As public discontent has grown over the costs of an 85 billion euro EU/IMF bailout Ireland took last year to rescue the banking sector, opposition parties on the verge of power have argued that some of the pain should be borne by banks' senior debtholders not covered by government guarantees.
As the struggling banks lost access to the interbank markets, their dependence on the ECB has grown massively in recent months, with lenders' funding from that source up 50 percent in the second half of 2010.
That reliance eased slightly for the second month running, with 126 billion euros (£107 billion) borrowed as of January 28, compared with 132 billion euros at the end of December, data showed on Friday.
Ireland's central bank has increased its special funding to counter the outflow of corporate deposits. Its lending stood at 51.1 billion euros in special funding as of January 28, the same amount it had lent by December 31.
After downgrading the unguaranteed senior unsecured debt ratings of six Irish banks earlier on Friday, Moody's said plans by Ireland's likely new government to try and share losses with senior creditors would make it harder to wean banks off support.
"The banks are hugely reliant on central bank funding, and that's not going to go away anytime soon. By potentially burden-sharing with senior debt holders, you are obviously potentially putting back the ability of banks to fund again in the market," Ross Abercromby, Moody's lead Irish banking analyst, told Reuters.
Ireland's main opposition parties, the centre-right Fine Gael and centre-left Labour, are expected to form a new coalition after a February 25 election and want to be allowed to impose losses on senior bondholders not covered by an Irish guarantee.
The parties are trying to reduce the burden on taxpayers, who have already forked out more than 46 billion euros in capital for the banks and face years of cutbacks and tax increases to help pay for a disastrous property crash.
Moody's cut the senior unsecured debt rating of Allied Irish Banks to Ba2 from Baa3, Bank of Ireland to Ba1 from Baa2, EBS Building Society to Ba2 from Baa3 and bancassurer Irish Life & Permanent.
It cut the ratings of state-run Anglo Irish Bank and Irish Nationwide Building Society -- whose deposits and assets began to be auctioned off by the state this week -- to Caa1 from Baa3.
The central bank did not give a breakdown of borrowing between domestic banks and foreign banks based in Ireland, but last month it said domestic lenders accounted for 72 percent of ECB borrowings in December, up 2 percent on the previous month.
Moody's kept the ratings of all six domestic banks under review for further possible downgrade and said if the risk for senior creditors increased significantly, the ratings would likely face further multi-notch downgrades.
Ireland's finance minister also said this week Ireland was pressing its European partners to allow it to substantially discount unguaranteed senior bank debt, but he could not see the European Central Bank (ECB) contemplating such a move.

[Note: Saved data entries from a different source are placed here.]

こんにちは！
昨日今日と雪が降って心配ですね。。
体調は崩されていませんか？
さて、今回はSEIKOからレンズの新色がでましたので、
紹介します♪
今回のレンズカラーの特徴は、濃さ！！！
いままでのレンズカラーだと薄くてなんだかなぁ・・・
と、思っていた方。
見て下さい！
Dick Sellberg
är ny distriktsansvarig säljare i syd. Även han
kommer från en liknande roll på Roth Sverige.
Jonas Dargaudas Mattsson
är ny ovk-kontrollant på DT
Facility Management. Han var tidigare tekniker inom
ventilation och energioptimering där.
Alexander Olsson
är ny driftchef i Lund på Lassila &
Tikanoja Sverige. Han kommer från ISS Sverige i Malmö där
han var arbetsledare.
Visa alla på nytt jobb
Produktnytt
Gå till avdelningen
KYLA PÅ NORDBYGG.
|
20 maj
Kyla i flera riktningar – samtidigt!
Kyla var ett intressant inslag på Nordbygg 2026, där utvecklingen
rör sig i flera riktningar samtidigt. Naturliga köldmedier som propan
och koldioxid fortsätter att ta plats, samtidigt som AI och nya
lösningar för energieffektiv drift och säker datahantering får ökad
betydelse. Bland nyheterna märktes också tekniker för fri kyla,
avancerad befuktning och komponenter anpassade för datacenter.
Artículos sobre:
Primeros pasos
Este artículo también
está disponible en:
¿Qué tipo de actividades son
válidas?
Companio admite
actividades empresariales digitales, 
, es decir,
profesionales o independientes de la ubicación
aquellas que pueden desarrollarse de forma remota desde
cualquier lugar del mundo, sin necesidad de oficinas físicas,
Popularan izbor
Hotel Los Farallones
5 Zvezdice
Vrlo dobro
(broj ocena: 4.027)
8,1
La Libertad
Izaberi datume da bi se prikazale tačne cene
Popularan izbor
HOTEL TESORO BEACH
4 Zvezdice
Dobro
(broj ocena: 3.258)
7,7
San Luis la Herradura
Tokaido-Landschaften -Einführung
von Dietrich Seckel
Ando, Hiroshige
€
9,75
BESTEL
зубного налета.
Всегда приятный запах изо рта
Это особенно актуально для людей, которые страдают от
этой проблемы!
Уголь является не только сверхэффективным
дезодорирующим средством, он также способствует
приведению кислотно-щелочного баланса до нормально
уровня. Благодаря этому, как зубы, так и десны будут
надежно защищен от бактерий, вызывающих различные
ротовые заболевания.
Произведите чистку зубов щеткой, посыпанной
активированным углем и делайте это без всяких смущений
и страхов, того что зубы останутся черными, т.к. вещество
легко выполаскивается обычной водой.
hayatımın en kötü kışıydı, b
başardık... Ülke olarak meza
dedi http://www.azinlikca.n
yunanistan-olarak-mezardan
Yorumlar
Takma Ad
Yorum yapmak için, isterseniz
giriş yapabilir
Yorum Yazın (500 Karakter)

Moody's said Finance Minister Brian Lenihan's announcement on Wednesday of a postponement of further capital injections into Bank of Ireland, Allied Irish Banks and EBS until after the poll added to its concerns.
Fine Gael, expected to lead the next government, said a new administration should wait until after the central bank completes a fresh round of stress tests at the end of March before putting more capital into lenders.
Labour's finance spokeswoman agreed on Friday, but her leader Eamon Gilmore went a step further and was quoted by The Irish Times as saying his party would not put any further capital into the banks until Ireland's IMF/EU bailout is renegotiated.